Ehring glänzt in seiner Rolle als geschliffen-entspannter Moderator der NDR-Satiresendung „extra 3“. Am Sonntag stand er im Klostersaal auf der Bühne. Ehring glänzte auch vor den über 100 Zuhörenden – und bewies, dass er deutlich vielseitiger ist, als er im Fernsehen zeigen kann.
Inhaltlich unterscheidet sich Ehrings gesellschaftskritisches Programm nicht sehr von dem seiner Kollegen. Der ersten Kabarettliga – in der auch Ehring Stammspieler ist – gelingt es, politische Tagesaktualität mit zyankalischen Kommentaren und, im besten Falle, neuen Pointen zu verbinden. Fünf Wortakrobaten an fünf Tagen traten in der vergangenen Woche im Kloster auf – da wiederholte sich schon mal dieses Wortspiel, jener zynische Kommentar. So manches, was am Sonntag von der Bühne kam, war bekannt – aus Ehrings Sendung oder von Kollegen. Das ist kein Qualitätsurteil: Ehring ist sehr stil- und zielsicher in seinen Pointen, aktuell und politisch überzeugend. Der Nato-Beitritt von Schweden und Finnland, der Kreml, das mittlerweile zum Witzthema Nummer eins verkommene Virus – all das erfährt Erwähnung in seinem Programm. Die Leichtigkeit der Präsentation, sein Timing, seine inspirierten, chilligen Jazzintermezzi auf dem Keyboard, die punktgenauen Liedtexte – das alles ist intelligentes, solides Kabaretthandwerk. Am nachhaltigsten jedoch bleibt eine scheinbare Kleinigkeit: Ehring bringt beiläufig einen Namen ins Spiel. Dieser Justus sei sein ältester Freund, erzählt Ehring, und er sei ein Querdenker. Nun sei er unsicher, wie er sich jetzt diesem seinem Kumpel gegenüber zu verhalten habe. Er schildert Situationen aus der Uni, von da, wo sie sich kennengelernt haben, und plötzlich geschieht es: Dieses Schnipselchen Privatleben, egal, ob echt oder nicht, führt dazu, dass da oben auf der Bühne plötzlich nicht mehr der glatte, gut gekleidete Moderator steht, sondern der etwas unsichere Student in weinrotem Rollkragenpullover und brauner Cordhose, der, weil er keinen Fernseher auf seinem Zimmer hat, sein Ohr an die dünne Wand des Studentenwohnheims legt, um aus dem Nebenzimmer „Wetten, dass...?“ zu hören. „Justus sagt“, heißt in Wirklichkeit nichts anderes als „ich bin dann mal raus, aber gebe der anderen Meinung einen Raum“. Das, mit Verlaub, ist brillant. Urplötzlich begibt sich Ehring in die Rolle des Beobachters, und das ermöglicht es ihm – gelernt ist gelernt – unter Ausnutzung der jeweiligen Situationskomik, verschiedene Perspektiven darzustellen.

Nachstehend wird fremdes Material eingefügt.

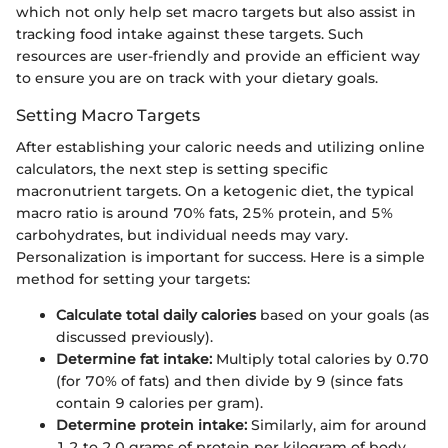
which not only help set macro targets but also assist in
tracking food intake against these targets. Such
resources are user-friendly and provide an efficient way
to ensure you are on track with your dietary goals.
Setting Macro Targets
After establishing your caloric needs and utilizing online
calculators, the next step is setting specific
macronutrient targets. On a ketogenic diet, the typical
macro ratio is around 70% fats, 25% protein, and 5%
carbohydrates, but individual needs may vary.
Personalization is important for success. Here is a simple
method for setting your targets:
Calculate total daily calories
based on your goals (as
discussed previously).
Determine fat intake:
Multiply total calories by 0.70
(for 70% of fats) and then divide by 9 (since fats
contain 9 calories per gram).
Determine protein intake:
Similarly, aim for around
1.2 to 2.0 grams of protein per kilogram of body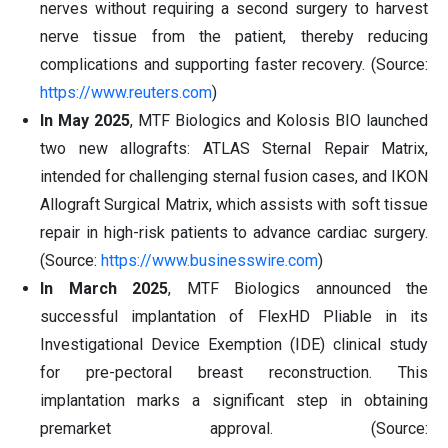
nerves without requiring a second surgery to harvest
nerve tissue from the patient, thereby reducing
complications and supporting faster recovery. (Source:
https://www.reuters.com
)
In May 2025
, MTF Biologics and Kolosis BIO launched
two new allografts: ATLAS Sternal Repair Matrix,
intended for challenging sternal fusion cases, and IKON
Allograft Surgical Matrix, which assists with soft tissue
repair in high-risk patients to advance cardiac surgery.
(Source:
https://www.businesswire.com
)
In March 2025
, MTF Biologics announced the
successful implantation of FlexHD Pliable in its
Investigational Device Exemption (IDE) clinical study
for pre-pectoral breast reconstruction. This
implantation marks a significant step in obtaining
premarket approval. (Source:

Zwischendurch spielt Ehring Klavier. Die Jazzphrase in a-Moll wiederholt er ein ums andere Mal, so, als ob er seine Zuhörer Atem schöpfen lassen will während dieses Interludiums. Er interagiert selten mit dem Publikum, bringt es lieber unter seiner Regie zu Selbsterkenntnis. Bei der Aussage: „USA: Mehr Waffen sorgen für mehr Sicherheit“ ist die Häme im Zuschauerraum förmlich spürbar. Direkt danach sagt er „Deutschland: Bei 250 auf der Autobahn ist man so richtig frei“; die unsichtbare Emotion wird schlagartig zu Scham. Und immer wieder Justus, der eigentlich Miriam heiraten wollte, aber wegen Corona und allerlei Umständen in einer Paartherapie gelandet ist. Der Therapeut empfiehlt, das Paar solle bei Streitgesprächen nur noch Ich-Botschaften senden. „Also nicht mehr: Du bist ein egoistisches Arschloch, sondern: Ich bin traurig – lange, lange Pause – weil du ein egoistisches Arschloch bist.“
Am Ende wird es versöhnlich. Man müsse die Welt gar nicht unbedingt verändern, wie Justus, der Ingenieur, sie sei ja eigentlich ganz schön, so, wie sie ist. Und das sagt nicht Justus, sondern Christian. Langer, begeisterter Applaus zum Schluss, Autogramm- und Selfiewünsche: Hier im Kloster haben Ehring und Justus richtig abgeräumt.